ASSIGNMENT =>
Every line below containing the word "InterDigital" should be found and copied.

DATA FOR THIS TASK =>
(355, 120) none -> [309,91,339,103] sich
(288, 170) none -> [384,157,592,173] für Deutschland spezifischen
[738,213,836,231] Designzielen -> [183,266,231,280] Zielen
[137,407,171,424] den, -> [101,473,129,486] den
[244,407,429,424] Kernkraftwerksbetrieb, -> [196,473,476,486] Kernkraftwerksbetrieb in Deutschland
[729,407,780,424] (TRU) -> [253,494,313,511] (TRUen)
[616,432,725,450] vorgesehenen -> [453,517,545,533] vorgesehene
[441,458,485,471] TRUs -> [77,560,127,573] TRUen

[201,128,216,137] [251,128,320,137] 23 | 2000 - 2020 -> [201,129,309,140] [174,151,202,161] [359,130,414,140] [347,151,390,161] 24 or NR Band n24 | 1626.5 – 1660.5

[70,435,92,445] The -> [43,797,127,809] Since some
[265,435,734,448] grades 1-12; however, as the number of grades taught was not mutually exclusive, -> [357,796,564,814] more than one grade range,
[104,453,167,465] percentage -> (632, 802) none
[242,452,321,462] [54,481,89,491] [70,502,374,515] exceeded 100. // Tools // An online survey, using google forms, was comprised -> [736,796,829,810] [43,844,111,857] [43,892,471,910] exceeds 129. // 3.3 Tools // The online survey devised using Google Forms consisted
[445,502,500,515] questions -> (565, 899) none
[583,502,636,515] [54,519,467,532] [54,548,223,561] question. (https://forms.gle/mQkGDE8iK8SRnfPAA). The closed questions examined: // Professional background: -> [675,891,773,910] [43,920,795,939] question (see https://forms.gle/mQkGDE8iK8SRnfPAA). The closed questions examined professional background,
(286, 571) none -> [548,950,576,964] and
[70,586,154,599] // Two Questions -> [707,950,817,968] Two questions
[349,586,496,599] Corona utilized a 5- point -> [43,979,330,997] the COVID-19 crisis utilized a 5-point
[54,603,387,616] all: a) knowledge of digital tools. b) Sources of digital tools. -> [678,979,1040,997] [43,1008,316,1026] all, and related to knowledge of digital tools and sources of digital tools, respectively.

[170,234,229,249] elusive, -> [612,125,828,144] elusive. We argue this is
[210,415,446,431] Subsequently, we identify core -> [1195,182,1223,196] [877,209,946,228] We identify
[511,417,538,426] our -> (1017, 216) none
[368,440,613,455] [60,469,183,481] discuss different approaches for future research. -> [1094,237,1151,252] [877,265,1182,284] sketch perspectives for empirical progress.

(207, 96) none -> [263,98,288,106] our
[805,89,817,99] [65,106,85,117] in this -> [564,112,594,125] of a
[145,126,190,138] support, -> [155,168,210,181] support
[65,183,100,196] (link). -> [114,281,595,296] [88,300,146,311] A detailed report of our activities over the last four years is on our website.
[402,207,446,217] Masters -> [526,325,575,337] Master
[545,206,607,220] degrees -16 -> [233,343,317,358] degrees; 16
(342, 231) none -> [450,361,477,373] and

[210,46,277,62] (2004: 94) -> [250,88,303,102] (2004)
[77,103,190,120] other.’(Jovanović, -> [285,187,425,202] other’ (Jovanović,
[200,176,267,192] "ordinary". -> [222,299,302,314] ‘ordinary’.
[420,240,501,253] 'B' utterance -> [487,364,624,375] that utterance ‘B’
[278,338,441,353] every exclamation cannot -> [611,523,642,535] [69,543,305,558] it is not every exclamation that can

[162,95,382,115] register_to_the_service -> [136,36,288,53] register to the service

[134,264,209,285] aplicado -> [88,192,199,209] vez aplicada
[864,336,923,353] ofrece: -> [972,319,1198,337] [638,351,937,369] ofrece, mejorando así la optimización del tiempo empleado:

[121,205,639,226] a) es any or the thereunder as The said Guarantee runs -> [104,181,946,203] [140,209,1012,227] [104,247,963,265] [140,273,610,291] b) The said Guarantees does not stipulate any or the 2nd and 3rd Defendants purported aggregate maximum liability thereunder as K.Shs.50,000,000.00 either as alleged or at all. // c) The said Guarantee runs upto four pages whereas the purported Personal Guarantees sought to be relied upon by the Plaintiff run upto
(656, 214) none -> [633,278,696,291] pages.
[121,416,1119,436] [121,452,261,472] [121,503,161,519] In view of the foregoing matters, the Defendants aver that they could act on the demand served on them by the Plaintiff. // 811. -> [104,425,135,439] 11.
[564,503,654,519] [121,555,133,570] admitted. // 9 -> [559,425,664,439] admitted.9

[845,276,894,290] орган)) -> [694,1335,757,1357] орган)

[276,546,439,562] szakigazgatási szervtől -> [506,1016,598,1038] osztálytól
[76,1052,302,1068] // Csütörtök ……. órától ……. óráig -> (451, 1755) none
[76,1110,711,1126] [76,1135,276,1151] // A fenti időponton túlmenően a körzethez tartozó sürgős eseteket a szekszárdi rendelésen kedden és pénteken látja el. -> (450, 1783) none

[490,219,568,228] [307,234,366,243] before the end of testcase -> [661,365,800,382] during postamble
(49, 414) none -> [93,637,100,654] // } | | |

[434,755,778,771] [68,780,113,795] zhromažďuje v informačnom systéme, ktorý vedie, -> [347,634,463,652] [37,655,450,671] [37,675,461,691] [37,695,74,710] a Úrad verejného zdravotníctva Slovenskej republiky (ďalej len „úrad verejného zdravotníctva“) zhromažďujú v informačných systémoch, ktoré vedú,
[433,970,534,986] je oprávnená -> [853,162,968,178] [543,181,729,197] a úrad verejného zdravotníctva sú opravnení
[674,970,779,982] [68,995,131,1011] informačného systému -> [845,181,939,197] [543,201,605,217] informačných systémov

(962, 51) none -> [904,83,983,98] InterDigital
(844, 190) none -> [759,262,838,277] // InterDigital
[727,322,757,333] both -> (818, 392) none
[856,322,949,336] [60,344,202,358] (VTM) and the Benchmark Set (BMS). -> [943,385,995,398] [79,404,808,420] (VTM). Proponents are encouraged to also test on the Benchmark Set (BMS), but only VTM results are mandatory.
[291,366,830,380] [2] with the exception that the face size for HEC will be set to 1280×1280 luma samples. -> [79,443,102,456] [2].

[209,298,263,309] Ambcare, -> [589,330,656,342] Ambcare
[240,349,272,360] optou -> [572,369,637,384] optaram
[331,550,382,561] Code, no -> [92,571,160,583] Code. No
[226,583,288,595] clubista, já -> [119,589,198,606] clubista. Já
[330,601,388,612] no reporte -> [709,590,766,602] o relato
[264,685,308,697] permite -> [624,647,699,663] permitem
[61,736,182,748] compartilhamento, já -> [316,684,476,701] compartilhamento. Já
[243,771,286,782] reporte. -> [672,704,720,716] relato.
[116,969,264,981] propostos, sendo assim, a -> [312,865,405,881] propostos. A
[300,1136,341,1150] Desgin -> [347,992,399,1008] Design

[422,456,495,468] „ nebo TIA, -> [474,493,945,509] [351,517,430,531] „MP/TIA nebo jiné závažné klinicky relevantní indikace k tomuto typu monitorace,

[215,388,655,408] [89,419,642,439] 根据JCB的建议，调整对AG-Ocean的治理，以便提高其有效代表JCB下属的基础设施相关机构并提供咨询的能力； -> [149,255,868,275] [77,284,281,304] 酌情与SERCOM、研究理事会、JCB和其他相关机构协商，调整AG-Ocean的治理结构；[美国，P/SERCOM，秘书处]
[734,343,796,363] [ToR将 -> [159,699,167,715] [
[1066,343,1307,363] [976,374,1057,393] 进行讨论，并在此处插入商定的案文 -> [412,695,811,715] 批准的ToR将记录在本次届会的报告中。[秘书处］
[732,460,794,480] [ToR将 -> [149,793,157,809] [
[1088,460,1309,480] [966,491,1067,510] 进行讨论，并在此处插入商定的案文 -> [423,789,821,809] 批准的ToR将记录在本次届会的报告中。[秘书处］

EXPECTED ANSWER =>
(962, 51) none -> [904,83,983,98] InterDigital
(844, 190) none -> [759,262,838,277] // InterDigital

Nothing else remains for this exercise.